**FRAGMENT DOKUMENTU:**
———

Piękna "MCO", BALBINA już w NOWYM DOMKU!

blaski i cienie życia z kotem

Moderatorzy: Estraven, Moderatorzy

Post » Śro lis 22, 2006 9:18

ezynka pisze:Qrcze może być problem z adopcją :cry: a wiadomo co wywołuje u kotki agresję lub co wywołało? Jakieś info o jej przeszłości, warunków życia traktowania. Może to są jakieś skrzywienia psychiczne nie do odbudowania- odpukać oczywiście. Faktycznie tylko odpowiedzialny, znający się na rzeczy i b. cierpliwy opiekun jest potrzebny. Ktoś kiedyś pisał na forum o syjamie(jak dobrze sobie przypominam), ze kot był do uśpienia z powodu rzekomej agresji, jak się później okazało kot był OK.
Może jakieś fotki by sie przydały.

albo ten syjam był oddany do schronu z powodu agresji- teraz nie mogę sobie dobrze przypomnieć :oops:


to było chyba nie o syjamie tylko o moim Oskim z podpisu. Był wzięty od weterynarza do którego go przyniesiono w celu uśpienia.
Kocurek żyje i ma się dobrze, jednak jego agresja nie była kwestią braku kontaktu z ludźmi lub złego traktowania ( o czym byłam przekonana gdy go adoptowałam ) lecz zaburzeń psychiki ( nie wiem jak to inaczej nazwać ).

Ważący ok 5 kg oski był zagrożeniem nie tylko dla zdrowia lecz również dla życia człowieka - każde spotkanie "bliskiego stopnia" kończyło się dla ludzi pobytem na chirurgii. Ja zresztą również dostąpiłam zaszczytu.

———

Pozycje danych
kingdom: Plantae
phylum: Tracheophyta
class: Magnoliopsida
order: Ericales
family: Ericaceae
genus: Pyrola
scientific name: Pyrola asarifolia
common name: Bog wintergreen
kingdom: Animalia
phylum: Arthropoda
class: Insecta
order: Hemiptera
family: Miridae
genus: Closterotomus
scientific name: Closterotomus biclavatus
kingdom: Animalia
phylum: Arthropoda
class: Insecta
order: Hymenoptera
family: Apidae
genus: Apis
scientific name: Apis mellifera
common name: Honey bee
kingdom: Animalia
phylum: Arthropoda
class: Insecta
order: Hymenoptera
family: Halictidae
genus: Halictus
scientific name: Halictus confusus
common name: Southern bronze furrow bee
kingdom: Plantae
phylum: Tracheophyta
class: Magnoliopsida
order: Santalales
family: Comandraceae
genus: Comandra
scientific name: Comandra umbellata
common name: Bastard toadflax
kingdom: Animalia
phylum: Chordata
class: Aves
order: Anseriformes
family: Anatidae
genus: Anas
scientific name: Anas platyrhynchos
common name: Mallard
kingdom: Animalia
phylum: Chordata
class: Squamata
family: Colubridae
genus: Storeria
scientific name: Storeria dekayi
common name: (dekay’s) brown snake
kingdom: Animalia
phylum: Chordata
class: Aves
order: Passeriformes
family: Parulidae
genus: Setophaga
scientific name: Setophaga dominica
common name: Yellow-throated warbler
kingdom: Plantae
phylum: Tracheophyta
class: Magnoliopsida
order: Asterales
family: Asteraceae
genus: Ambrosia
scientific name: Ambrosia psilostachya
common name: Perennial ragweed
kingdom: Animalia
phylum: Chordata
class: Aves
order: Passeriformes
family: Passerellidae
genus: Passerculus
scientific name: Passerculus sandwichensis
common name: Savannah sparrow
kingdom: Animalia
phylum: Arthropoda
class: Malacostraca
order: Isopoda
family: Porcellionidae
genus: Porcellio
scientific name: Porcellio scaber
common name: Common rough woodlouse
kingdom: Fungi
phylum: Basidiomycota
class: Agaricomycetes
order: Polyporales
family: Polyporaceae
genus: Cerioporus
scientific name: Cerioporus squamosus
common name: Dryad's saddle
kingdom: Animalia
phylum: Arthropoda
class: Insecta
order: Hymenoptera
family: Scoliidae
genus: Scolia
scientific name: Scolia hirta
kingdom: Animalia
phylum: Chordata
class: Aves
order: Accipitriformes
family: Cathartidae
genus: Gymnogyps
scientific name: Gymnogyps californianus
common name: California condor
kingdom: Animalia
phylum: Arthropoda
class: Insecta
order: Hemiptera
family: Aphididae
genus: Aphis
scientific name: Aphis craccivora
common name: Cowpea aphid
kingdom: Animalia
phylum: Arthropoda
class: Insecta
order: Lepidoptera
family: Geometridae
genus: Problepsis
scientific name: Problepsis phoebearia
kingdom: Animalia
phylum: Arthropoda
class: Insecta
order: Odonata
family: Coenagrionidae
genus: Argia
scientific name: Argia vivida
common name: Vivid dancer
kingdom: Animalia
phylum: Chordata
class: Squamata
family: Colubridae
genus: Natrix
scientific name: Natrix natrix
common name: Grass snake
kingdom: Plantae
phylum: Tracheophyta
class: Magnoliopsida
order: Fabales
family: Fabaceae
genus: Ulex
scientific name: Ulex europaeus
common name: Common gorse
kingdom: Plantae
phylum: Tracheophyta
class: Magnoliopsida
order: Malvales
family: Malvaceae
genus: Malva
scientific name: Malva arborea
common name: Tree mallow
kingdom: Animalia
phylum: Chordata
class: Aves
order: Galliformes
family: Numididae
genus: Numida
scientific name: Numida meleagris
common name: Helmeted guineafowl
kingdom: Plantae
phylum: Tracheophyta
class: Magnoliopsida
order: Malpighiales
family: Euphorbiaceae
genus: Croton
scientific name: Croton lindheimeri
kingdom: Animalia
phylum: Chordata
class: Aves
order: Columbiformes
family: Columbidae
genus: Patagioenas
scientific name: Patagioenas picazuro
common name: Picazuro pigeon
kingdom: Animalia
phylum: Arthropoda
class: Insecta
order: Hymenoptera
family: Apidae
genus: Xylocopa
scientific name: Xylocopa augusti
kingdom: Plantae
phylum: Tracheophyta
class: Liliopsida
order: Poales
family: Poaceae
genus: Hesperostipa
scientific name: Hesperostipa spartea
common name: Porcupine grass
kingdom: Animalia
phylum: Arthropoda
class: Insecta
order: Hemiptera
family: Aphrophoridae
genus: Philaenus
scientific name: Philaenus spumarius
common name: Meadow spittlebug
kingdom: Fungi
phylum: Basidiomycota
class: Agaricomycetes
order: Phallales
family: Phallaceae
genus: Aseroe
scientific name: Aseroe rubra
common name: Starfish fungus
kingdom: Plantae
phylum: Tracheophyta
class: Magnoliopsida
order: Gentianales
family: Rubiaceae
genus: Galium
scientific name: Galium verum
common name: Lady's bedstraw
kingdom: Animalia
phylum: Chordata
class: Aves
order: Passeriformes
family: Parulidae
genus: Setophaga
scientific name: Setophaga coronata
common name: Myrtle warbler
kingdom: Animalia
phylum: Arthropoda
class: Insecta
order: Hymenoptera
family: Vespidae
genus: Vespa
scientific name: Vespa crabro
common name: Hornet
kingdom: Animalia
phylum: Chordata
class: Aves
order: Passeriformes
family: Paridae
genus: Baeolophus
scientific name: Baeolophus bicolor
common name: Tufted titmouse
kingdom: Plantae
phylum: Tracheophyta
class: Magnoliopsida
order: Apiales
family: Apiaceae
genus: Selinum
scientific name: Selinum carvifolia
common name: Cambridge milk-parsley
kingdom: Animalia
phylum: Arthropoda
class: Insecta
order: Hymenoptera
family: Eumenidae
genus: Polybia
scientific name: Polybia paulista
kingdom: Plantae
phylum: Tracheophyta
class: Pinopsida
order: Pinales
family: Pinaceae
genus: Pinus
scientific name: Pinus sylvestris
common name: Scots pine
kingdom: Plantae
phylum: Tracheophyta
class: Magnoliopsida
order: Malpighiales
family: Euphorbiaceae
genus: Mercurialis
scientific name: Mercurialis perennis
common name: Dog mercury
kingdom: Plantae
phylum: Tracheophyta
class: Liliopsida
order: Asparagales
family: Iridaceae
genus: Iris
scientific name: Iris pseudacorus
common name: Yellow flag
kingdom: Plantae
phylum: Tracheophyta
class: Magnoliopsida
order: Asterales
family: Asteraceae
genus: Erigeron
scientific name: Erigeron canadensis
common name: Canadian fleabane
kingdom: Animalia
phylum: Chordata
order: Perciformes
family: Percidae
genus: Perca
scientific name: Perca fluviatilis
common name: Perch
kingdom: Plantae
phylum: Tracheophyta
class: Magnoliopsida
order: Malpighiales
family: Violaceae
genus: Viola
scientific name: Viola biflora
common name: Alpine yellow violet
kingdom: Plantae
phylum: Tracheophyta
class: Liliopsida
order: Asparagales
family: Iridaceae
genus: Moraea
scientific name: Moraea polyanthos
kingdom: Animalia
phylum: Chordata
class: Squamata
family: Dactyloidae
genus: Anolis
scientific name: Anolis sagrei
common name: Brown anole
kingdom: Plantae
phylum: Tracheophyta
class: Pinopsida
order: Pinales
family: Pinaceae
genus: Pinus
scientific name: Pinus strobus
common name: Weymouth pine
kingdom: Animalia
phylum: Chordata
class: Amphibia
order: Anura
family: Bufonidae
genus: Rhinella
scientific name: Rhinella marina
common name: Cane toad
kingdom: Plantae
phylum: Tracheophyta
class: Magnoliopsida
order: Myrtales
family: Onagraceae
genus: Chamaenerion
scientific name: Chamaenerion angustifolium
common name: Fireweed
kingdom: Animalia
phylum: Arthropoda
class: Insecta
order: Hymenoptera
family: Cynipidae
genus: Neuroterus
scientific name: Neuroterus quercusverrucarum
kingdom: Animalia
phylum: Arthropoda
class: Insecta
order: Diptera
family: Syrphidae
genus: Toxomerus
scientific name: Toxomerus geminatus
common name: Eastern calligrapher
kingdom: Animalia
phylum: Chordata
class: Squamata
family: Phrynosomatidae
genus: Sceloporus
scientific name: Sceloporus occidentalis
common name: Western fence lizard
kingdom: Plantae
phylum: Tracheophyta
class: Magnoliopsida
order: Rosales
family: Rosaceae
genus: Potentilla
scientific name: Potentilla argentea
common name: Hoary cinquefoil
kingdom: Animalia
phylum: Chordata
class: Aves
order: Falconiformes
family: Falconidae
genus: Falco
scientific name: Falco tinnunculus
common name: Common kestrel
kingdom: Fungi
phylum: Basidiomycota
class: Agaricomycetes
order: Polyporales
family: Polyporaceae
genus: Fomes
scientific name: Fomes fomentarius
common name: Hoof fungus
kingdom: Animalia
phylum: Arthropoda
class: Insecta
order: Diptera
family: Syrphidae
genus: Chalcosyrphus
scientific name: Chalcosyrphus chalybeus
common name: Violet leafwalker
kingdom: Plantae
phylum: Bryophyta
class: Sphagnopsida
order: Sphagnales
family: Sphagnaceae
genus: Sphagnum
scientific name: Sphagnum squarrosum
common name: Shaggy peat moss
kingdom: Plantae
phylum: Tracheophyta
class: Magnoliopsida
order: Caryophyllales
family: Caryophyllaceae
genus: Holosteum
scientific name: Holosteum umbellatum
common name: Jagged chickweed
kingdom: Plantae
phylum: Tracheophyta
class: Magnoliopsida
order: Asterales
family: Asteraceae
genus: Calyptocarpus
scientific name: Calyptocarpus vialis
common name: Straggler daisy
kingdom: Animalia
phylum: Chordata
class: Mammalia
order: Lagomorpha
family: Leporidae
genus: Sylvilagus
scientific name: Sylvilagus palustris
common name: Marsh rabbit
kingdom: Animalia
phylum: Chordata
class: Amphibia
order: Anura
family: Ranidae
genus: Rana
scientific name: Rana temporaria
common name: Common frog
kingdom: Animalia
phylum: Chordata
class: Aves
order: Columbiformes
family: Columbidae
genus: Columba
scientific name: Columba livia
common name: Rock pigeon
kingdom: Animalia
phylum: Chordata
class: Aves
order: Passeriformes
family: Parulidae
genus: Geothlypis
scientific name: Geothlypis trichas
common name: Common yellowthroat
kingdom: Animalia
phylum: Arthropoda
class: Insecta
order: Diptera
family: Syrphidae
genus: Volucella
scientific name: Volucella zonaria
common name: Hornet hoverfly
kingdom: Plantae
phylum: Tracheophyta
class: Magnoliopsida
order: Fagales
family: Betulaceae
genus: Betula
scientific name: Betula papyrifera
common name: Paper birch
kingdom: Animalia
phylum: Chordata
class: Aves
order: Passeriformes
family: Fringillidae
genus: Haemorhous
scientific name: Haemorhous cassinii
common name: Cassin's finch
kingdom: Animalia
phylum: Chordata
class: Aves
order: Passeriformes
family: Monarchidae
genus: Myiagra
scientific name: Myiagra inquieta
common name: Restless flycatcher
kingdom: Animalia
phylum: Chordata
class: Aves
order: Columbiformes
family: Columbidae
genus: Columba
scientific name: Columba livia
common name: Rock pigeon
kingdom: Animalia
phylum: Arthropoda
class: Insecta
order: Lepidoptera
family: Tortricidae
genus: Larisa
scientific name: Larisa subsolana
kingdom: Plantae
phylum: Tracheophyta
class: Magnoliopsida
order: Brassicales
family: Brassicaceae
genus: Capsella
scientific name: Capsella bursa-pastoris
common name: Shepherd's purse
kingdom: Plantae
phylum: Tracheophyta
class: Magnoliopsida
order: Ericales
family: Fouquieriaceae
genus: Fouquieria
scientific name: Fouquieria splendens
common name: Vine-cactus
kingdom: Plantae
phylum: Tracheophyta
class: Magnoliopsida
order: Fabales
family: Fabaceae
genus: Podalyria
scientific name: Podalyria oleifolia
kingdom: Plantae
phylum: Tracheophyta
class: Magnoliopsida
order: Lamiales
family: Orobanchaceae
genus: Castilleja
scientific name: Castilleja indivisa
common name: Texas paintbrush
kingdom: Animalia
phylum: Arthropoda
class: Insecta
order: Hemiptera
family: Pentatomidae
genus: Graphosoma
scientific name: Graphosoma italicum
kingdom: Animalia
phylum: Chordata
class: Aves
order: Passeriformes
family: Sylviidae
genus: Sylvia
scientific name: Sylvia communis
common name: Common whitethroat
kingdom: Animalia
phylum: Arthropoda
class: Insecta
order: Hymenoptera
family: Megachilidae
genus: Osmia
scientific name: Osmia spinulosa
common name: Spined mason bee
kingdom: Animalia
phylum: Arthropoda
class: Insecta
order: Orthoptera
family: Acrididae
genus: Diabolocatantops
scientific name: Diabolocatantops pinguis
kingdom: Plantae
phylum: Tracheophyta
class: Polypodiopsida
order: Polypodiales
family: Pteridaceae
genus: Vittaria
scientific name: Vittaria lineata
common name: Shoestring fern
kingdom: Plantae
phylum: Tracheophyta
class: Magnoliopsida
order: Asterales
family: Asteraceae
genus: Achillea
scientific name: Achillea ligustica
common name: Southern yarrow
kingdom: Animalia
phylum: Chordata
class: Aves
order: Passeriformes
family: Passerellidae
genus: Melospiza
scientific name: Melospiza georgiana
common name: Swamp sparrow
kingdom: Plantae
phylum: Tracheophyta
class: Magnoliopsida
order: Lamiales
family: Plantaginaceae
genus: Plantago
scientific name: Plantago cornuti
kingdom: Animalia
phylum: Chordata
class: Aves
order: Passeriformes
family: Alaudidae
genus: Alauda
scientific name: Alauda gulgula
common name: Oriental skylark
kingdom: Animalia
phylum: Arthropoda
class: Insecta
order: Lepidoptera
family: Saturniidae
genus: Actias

———

**LISTA ZADAŃ:**
1 > Proszę przepisać z wątku forum o adopcji kotki fragment między słowami "blaski i cienie" a "kot był OK.", włącznie z nimi.
2 > Ile według wątku forum o adopcji kotki ważył Oski?

**ROZWIĄZANIA PO KOLEI:**
1 >
blaski i cienie życia z kotem

Moderatorzy: Estraven, Moderatorzy

Post » Śro lis 22, 2006 9:18

ezynka pisze:Qrcze może być problem z adopcją :cry: a wiadomo co wywołuje u kotki agresję lub co wywołało? Jakieś info o jej przeszłości, warunków życia traktowania. Może to są jakieś skrzywienia psychiczne nie do odbudowania- odpukać oczywiście. Faktycznie tylko odpowiedzialny, znający się na rzeczy i b. cierpliwy opiekun jest potrzebny. Ktoś kiedyś pisał na forum o syjamie(jak dobrze sobie przypominam), ze kot był do uśpienia z powodu rzekomej agresji, jak się później okazało kot był OK.

2 > Około 5 kg.